▼

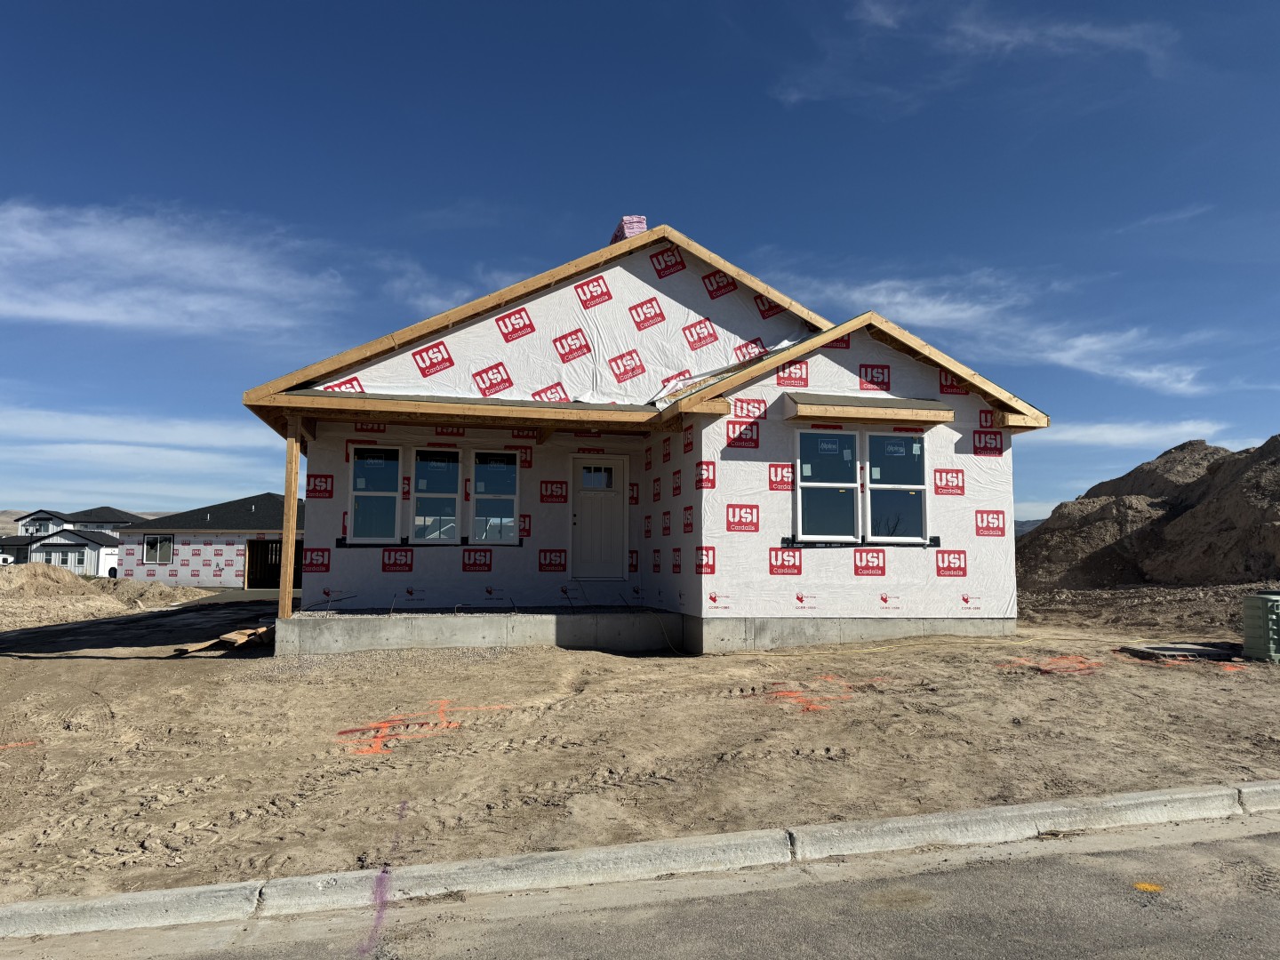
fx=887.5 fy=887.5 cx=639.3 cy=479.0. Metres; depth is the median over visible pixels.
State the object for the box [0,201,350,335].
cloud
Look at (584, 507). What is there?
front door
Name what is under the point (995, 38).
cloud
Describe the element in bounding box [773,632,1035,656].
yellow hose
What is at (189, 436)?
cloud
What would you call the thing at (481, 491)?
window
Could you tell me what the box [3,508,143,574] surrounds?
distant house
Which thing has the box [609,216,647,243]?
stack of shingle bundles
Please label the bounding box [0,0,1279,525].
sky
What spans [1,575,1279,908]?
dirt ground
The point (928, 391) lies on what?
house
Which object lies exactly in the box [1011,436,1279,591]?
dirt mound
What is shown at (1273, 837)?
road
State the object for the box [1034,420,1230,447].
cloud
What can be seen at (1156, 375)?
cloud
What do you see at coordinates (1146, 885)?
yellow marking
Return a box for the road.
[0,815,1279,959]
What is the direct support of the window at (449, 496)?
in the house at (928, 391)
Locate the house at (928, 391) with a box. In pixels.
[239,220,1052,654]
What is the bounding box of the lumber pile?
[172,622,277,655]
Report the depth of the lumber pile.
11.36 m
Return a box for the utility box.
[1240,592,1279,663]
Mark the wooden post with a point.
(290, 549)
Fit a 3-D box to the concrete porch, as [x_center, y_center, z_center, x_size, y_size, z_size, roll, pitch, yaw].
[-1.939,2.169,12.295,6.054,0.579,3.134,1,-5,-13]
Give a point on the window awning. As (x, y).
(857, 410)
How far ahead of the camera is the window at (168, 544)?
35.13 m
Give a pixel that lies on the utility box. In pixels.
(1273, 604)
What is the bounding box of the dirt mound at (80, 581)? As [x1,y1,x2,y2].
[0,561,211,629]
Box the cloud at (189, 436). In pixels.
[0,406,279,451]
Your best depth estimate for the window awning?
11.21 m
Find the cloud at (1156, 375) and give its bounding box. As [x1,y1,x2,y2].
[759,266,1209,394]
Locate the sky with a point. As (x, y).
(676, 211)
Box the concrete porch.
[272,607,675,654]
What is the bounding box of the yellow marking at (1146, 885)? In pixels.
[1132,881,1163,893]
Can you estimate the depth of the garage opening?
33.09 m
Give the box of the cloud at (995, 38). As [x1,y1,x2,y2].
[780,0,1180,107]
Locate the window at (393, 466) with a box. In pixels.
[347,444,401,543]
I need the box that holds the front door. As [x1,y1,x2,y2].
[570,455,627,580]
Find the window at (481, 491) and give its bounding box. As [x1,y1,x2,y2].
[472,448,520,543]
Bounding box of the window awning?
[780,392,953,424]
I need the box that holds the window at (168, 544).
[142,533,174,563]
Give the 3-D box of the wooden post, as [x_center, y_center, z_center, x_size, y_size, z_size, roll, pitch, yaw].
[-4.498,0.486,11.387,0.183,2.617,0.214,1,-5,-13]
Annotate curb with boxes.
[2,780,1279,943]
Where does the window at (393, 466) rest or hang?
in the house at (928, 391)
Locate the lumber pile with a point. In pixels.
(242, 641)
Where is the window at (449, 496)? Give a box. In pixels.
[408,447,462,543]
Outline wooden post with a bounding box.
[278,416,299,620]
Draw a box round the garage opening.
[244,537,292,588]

▲

_Work instruction:_ Please reproduce the entries above line by line, exactly, leaving out each image.

_Answer for the task:_
fx=887.5 fy=887.5 cx=639.3 cy=479.0. Metres; depth is the median over visible pixels.
State the object for the box [0,201,350,335].
cloud
Look at (584, 507). What is there?
front door
Name what is under the point (995, 38).
cloud
Describe the element in bounding box [773,632,1035,656].
yellow hose
What is at (189, 436)?
cloud
What would you call the thing at (481, 491)?
window
Could you tell me what the box [3,508,143,574] surrounds?
distant house
Which thing has the box [609,216,647,243]?
stack of shingle bundles
Please label the bounding box [0,0,1279,525].
sky
What spans [1,575,1279,908]?
dirt ground
The point (928, 391) lies on what?
house
Which object lies exactly in the box [1011,436,1279,591]?
dirt mound
What is shown at (1273, 837)?
road
State the object for the box [1034,420,1230,447].
cloud
What can be seen at (1156, 375)?
cloud
What do you see at coordinates (1146, 885)?
yellow marking
Return a box for the road.
[0,815,1279,959]
What is the direct support of the window at (449, 496)?
in the house at (928, 391)
Locate the house at (928, 391) with a box. In pixels.
[239,220,1052,654]
What is the bounding box of the lumber pile?
[172,622,277,655]
Report the depth of the lumber pile.
11.36 m
Return a box for the utility box.
[1240,592,1279,663]
Mark the wooden post with a point.
(290, 549)
Fit a 3-D box to the concrete porch, as [x_center, y_center, z_center, x_size, y_size, z_size, roll, pitch, yaw].
[-1.939,2.169,12.295,6.054,0.579,3.134,1,-5,-13]
Give a point on the window awning. As (x, y).
(857, 410)
How far ahead of the camera is the window at (168, 544)?
35.13 m
Give a pixel that lies on the utility box. In pixels.
(1273, 604)
What is the bounding box of the dirt mound at (80, 581)? As [x1,y1,x2,y2].
[0,561,211,629]
Box the cloud at (189, 436). In pixels.
[0,406,279,451]
Your best depth estimate for the window awning?
11.21 m
Find the cloud at (1156, 375) and give its bounding box. As [x1,y1,x2,y2].
[759,266,1209,394]
Locate the sky with a point. As (x, y).
(676, 211)
Box the concrete porch.
[272,607,675,654]
What is the bounding box of the yellow marking at (1146, 885)? In pixels.
[1132,881,1163,893]
Can you estimate the depth of the garage opening?
33.09 m
Give the box of the cloud at (995, 38). As [x1,y1,x2,y2].
[780,0,1180,107]
Locate the window at (393, 466) with a box. In pixels.
[347,444,401,543]
I need the box that holds the front door. As [x1,y1,x2,y2].
[570,455,627,580]
Find the window at (481, 491) and give its bounding box. As [x1,y1,x2,y2].
[472,448,520,543]
Bounding box of the window awning?
[780,392,953,424]
I need the box that holds the window at (168, 544).
[142,533,174,563]
Give the 3-D box of the wooden post, as [x_center, y_center, z_center, x_size, y_size, z_size, roll, pitch, yaw].
[-4.498,0.486,11.387,0.183,2.617,0.214,1,-5,-13]
Annotate curb with boxes.
[2,780,1279,943]
Where does the window at (393, 466) rest or hang?
in the house at (928, 391)
Locate the lumber pile with a point. In pixels.
(242, 641)
Where is the window at (449, 496)? Give a box. In pixels.
[408,447,462,543]
Outline wooden post with a bounding box.
[278,416,299,620]
Draw a box round the garage opening.
[244,537,292,588]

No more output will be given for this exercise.